Le Cardinal de Bernis. Le pouvoir de l’amitié
Gilles Montegre
Gilles Montegre, Le Cardinal de Bernis. Le pouvoir de l’amitié, Paris, Tallandier, 2019.
Poète et homme d’Église, ami des papes et de Voltaire, chantre de la nature et amoureux des beaux-arts, modèle des ambassadeurs et artisan de la révolution diplomatique qui réconcilia la France des Bourbons et l’Autriche des Habsbourg : le cardinal de Bernis (1715-1794) incarne à lui seul la singularité du XVIIIe siècle.
Fondé sur la découverte d’archives épistolaires privées d’une richesse exceptionnelle, ce livre renouvelle en profondeur la vision que l’on se faisait du personnage mais également du siècle qu’il a traversé. La légende du prélat libertin cède la place à la réalité d’un cardinal diplomate qui érigea l’amitié en principe de vie et en arme de pouvoir. Homme d’Ancien Régime par ses idées, Bernis fut par ses pratiques un homme des Lumières. Car celui que Stendhal assimilait à une « figure héroïque » n’a pas seulement œuvré à « reconquérir pour la France le cœur et l’esprit des Italiens ». De façon très moderne, Bernis a utilisé la culture comme un redoutable soft power dans les relations internationales, encouragé la place des femmes dans la société politique, et anticipé la crise de la monarchie qui allait conduire à la Révolution française.

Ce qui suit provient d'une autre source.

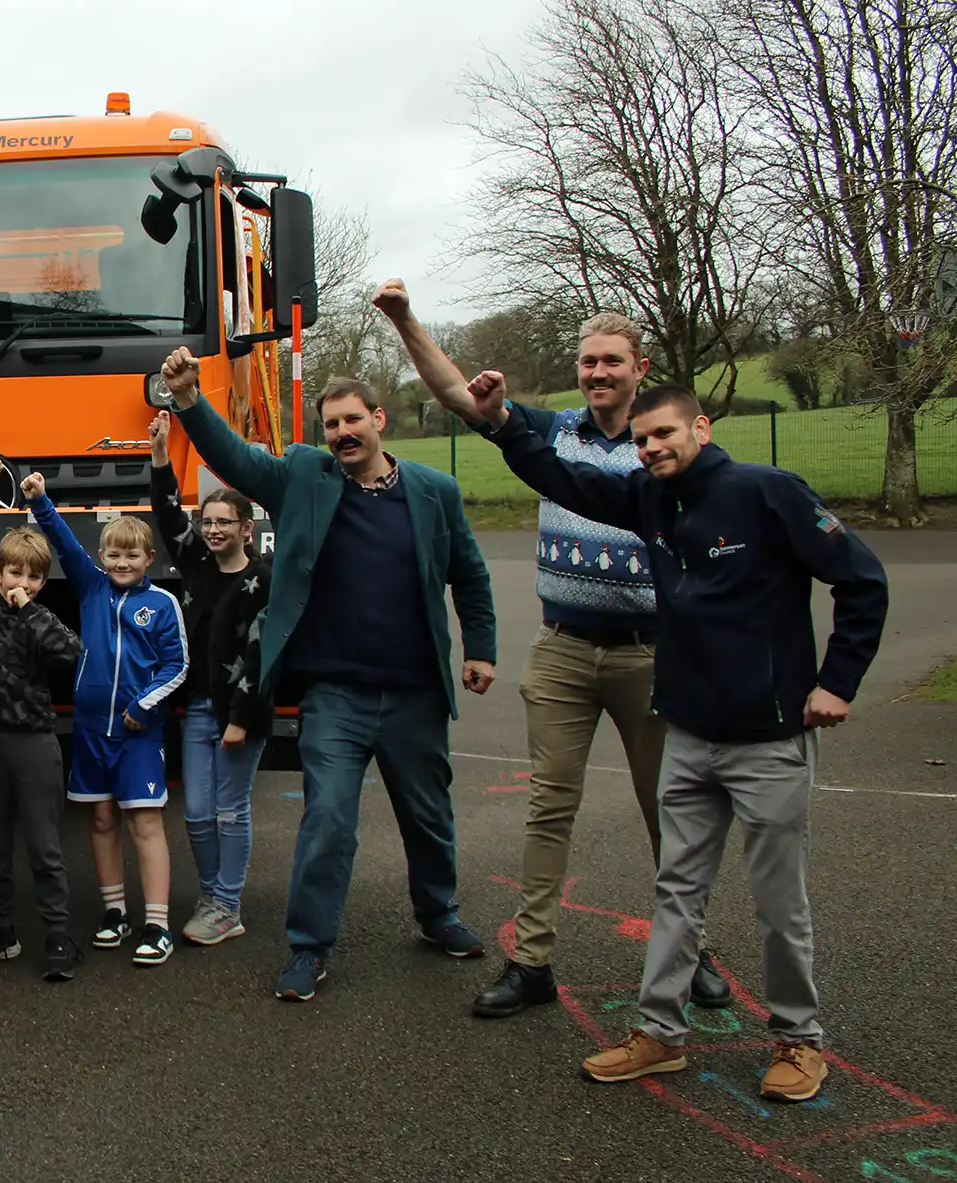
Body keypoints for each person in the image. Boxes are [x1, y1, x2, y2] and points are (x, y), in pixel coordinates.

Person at [468, 373, 887, 1102]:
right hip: (688, 732)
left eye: (664, 433)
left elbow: (861, 579)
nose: (652, 447)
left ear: (702, 428)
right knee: (676, 890)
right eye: (641, 439)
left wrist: (837, 681)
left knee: (777, 899)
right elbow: (559, 474)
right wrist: (502, 423)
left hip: (769, 735)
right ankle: (659, 1033)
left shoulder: (768, 492)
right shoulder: (648, 498)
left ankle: (799, 1038)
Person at [376, 283, 734, 1017]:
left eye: (611, 361)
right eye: (586, 361)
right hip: (565, 647)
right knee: (548, 808)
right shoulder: (554, 430)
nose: (596, 373)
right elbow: (453, 392)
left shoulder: (667, 445)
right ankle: (532, 962)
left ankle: (692, 949)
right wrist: (405, 318)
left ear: (640, 367)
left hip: (650, 653)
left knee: (669, 809)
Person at [160, 350, 498, 1003]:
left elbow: (470, 572)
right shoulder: (306, 479)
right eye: (330, 423)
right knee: (327, 821)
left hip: (413, 690)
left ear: (379, 419)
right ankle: (309, 947)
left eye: (352, 420)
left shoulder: (434, 491)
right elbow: (236, 461)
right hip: (334, 693)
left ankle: (438, 915)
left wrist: (480, 646)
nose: (341, 432)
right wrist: (189, 400)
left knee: (427, 815)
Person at [25, 470, 189, 967]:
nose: (121, 562)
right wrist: (41, 502)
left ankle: (157, 923)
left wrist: (143, 705)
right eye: (113, 555)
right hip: (92, 731)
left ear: (148, 560)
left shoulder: (160, 604)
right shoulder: (91, 587)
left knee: (144, 821)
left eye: (131, 555)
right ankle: (114, 912)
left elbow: (178, 666)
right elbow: (62, 540)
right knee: (99, 819)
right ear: (102, 558)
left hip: (138, 733)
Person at [0, 458, 85, 981]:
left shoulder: (40, 619)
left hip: (33, 743)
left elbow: (72, 652)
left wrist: (28, 609)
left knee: (44, 846)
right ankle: (1, 929)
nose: (23, 581)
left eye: (34, 576)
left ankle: (56, 936)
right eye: (15, 572)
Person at [147, 411, 275, 947]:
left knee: (229, 810)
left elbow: (261, 657)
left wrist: (241, 721)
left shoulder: (262, 581)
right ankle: (210, 893)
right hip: (197, 708)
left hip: (238, 715)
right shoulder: (196, 566)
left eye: (226, 522)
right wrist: (159, 455)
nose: (215, 529)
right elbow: (167, 512)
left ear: (247, 529)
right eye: (209, 522)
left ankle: (228, 902)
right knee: (197, 813)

Grâce aux correspondances féminines du cardinal de Bernis, on comprend que le XVIIIe siècle ne fut pas seulement celui du libertinage mais aussi celui de singulières amitiés sentimentales. Par ses échanges épistolaires avec les ministres et diplomates de son temps, on découvre combien le langage affectif s’immisce au cœur de l’action politique. Le lecteur n’entre donc pas seulement dans l’intimité du cardinal de Bernis : c’est aussi une nouvelle Europe de la diplomatie et de la culture qui lui est donné à voir.